Because it’s not the right kind of signal, nothing to snag the monster’s interest? Like lunch in the cafeteria . . . there’s always the buzz of conversation, but unless you make an effort you don’t pay attention, because you’re either not interested or you’re focused on something else: finding your friends, for example, or someone’s called your name from across the room. The rest of the time, you don’t hear anything, really, even though you register the noise.

So, a regular conversation between Changed wasn’t strong or interesting enough to goose the monster? Even when she did hop— that time she’d dropped behind Spider’s eyes, for example, way back at the lake house after Spider had killed poor little Jack—it wasn’t like eavesdropping. She was never pulled into a wider conversation. Because I really don’t understand the language? Or maybe . . .
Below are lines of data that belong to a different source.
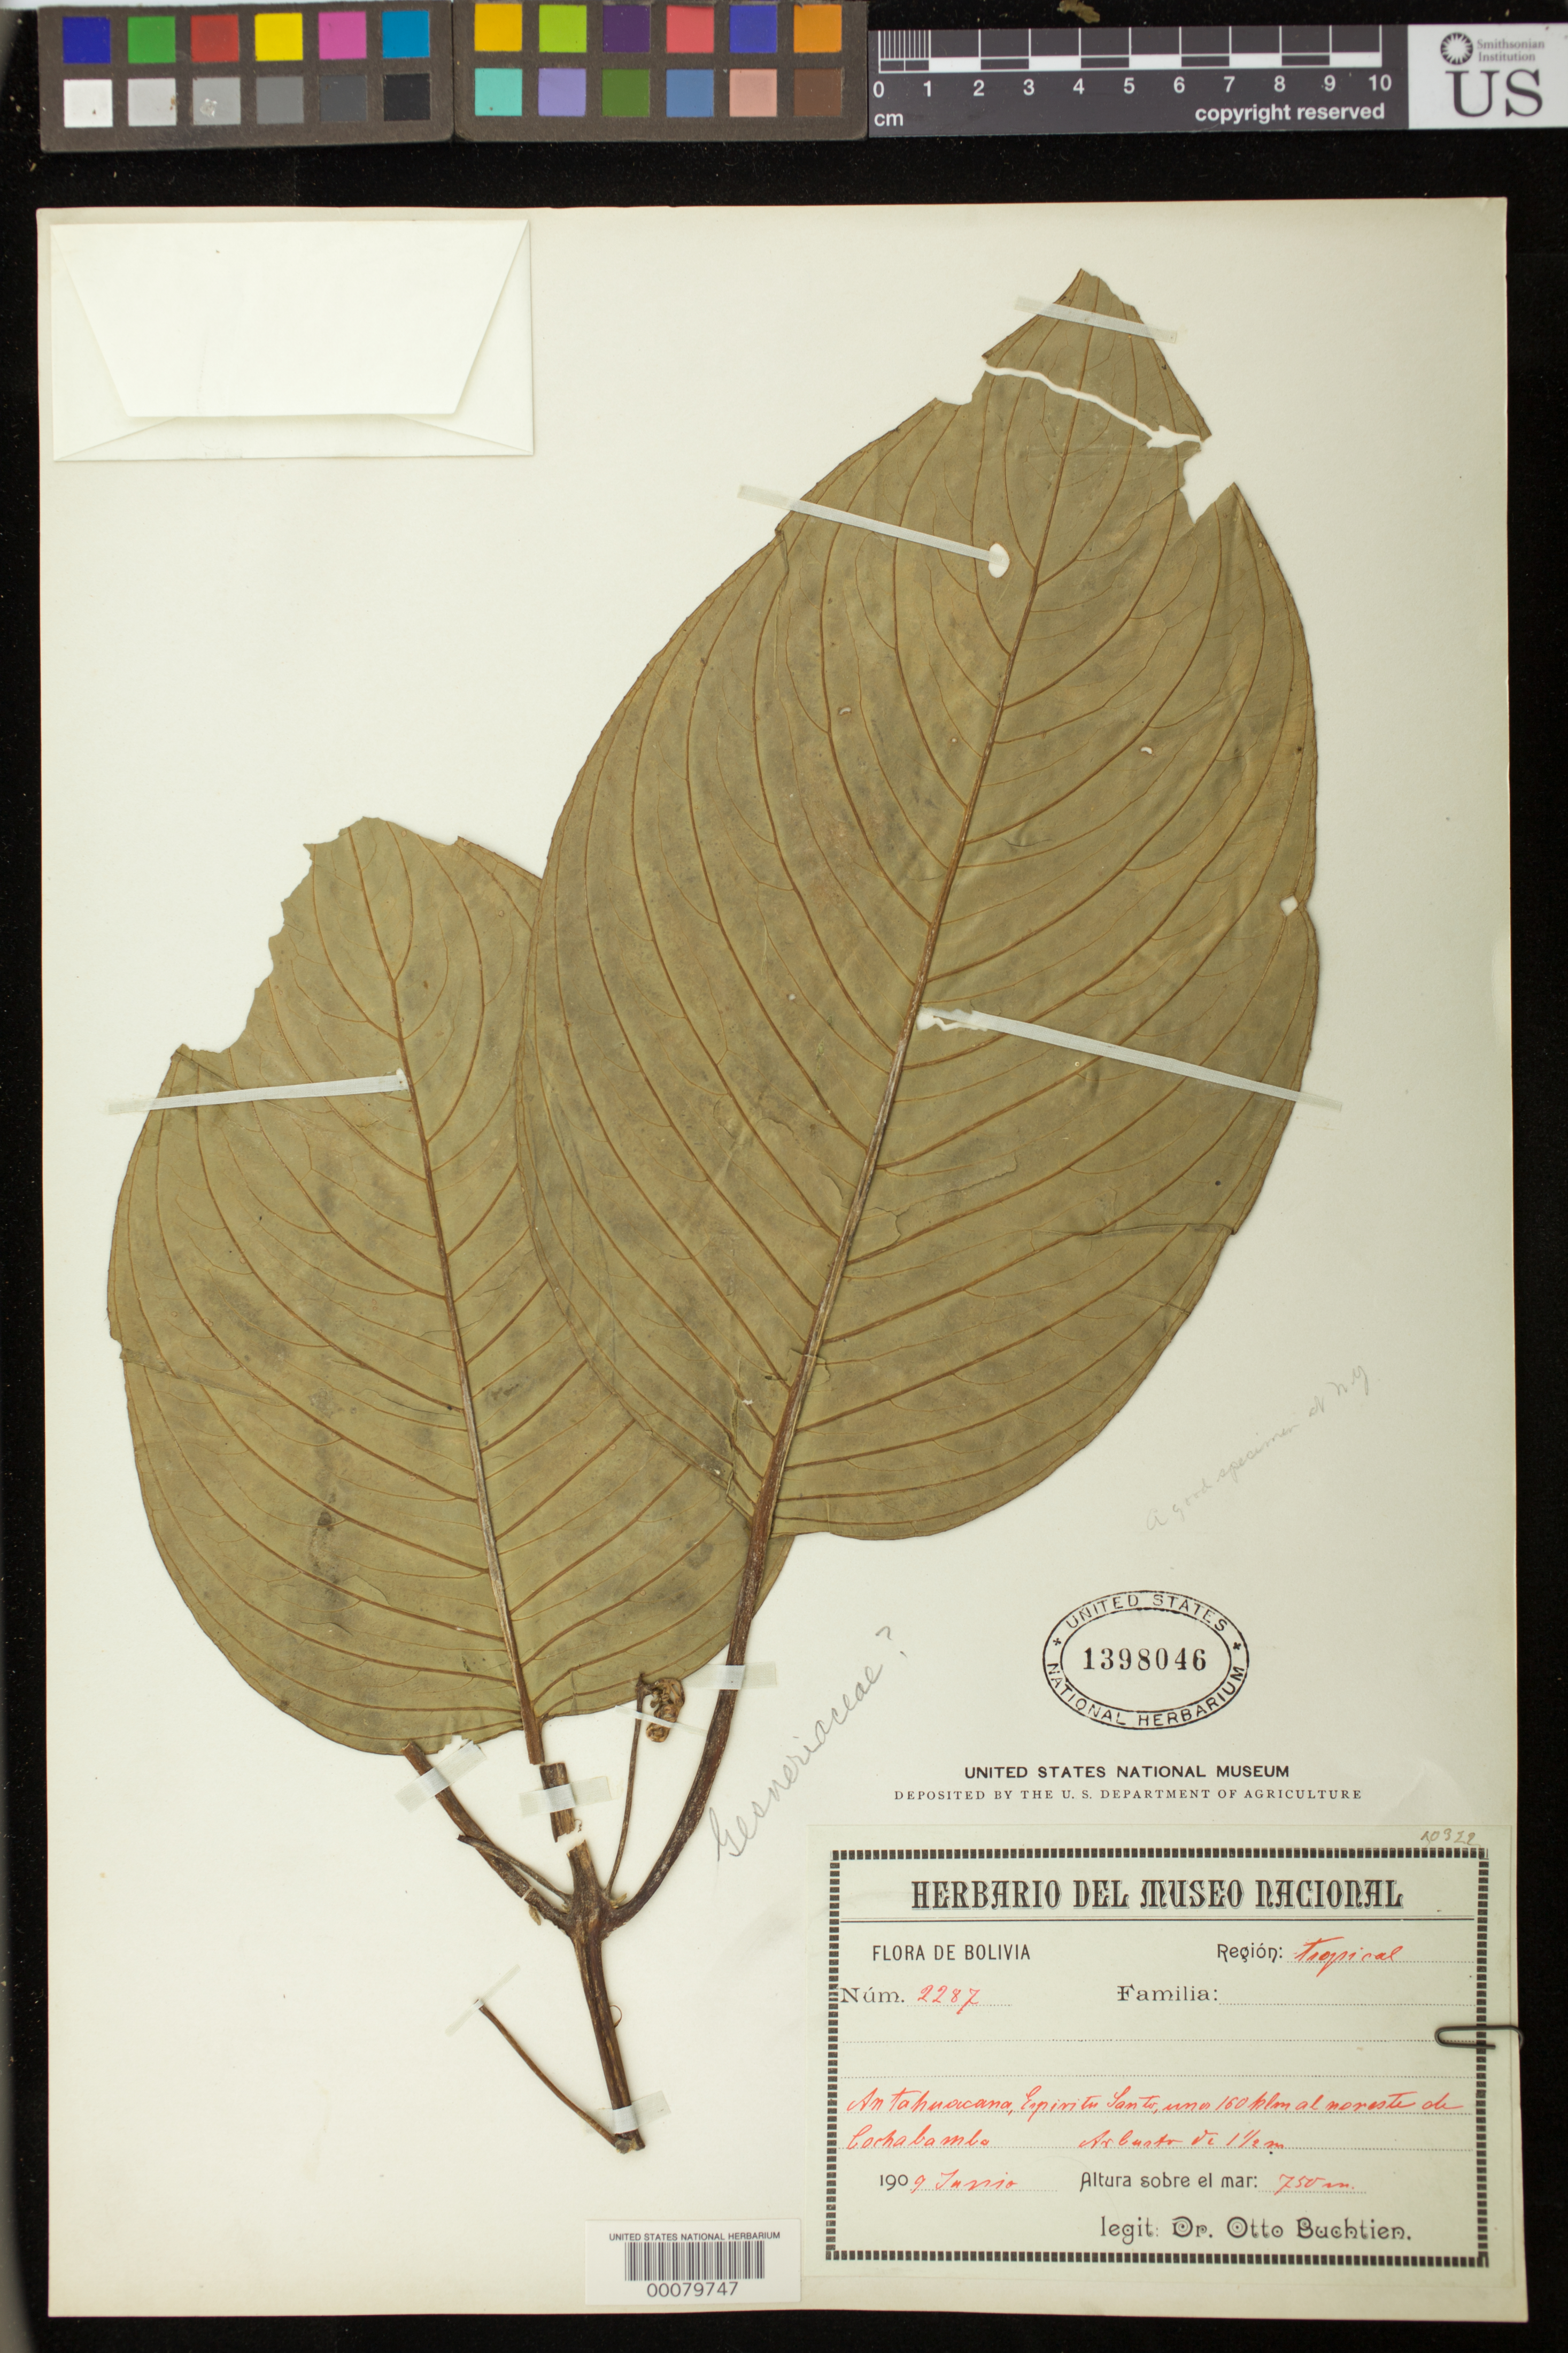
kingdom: Plantae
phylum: Tracheophyta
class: Magnoliopsida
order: Lamiales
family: Gesneriaceae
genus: Besleria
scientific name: Besleria sp.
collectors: O. Buchtien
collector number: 2287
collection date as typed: Jun 1909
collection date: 1909-06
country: Bolivia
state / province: Cochabamba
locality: Antahuacana, Espiritu Santo, 160 km NE of Cochabamba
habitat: Tropical region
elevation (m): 750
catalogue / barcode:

“There’s some other piece I’m not seeing.” She also had this really crummy feeling that she had to experience the mind-jump a couple more times before she figured it out. If she followed Finn, she’d be asking for trouble, because if she was right about proximity and the monster was receptive, getting closer to Finn and his weird, altered Changed would increase the chances of her being detected or pulled in, or losing herself in the red storm.

“And Finn sensed the monster. He felt my edges.” Which was also different. Wolf and Spider, Leopard, Acne . . . none showed any awareness of her or the monster at all. But Finn had. How could he do that?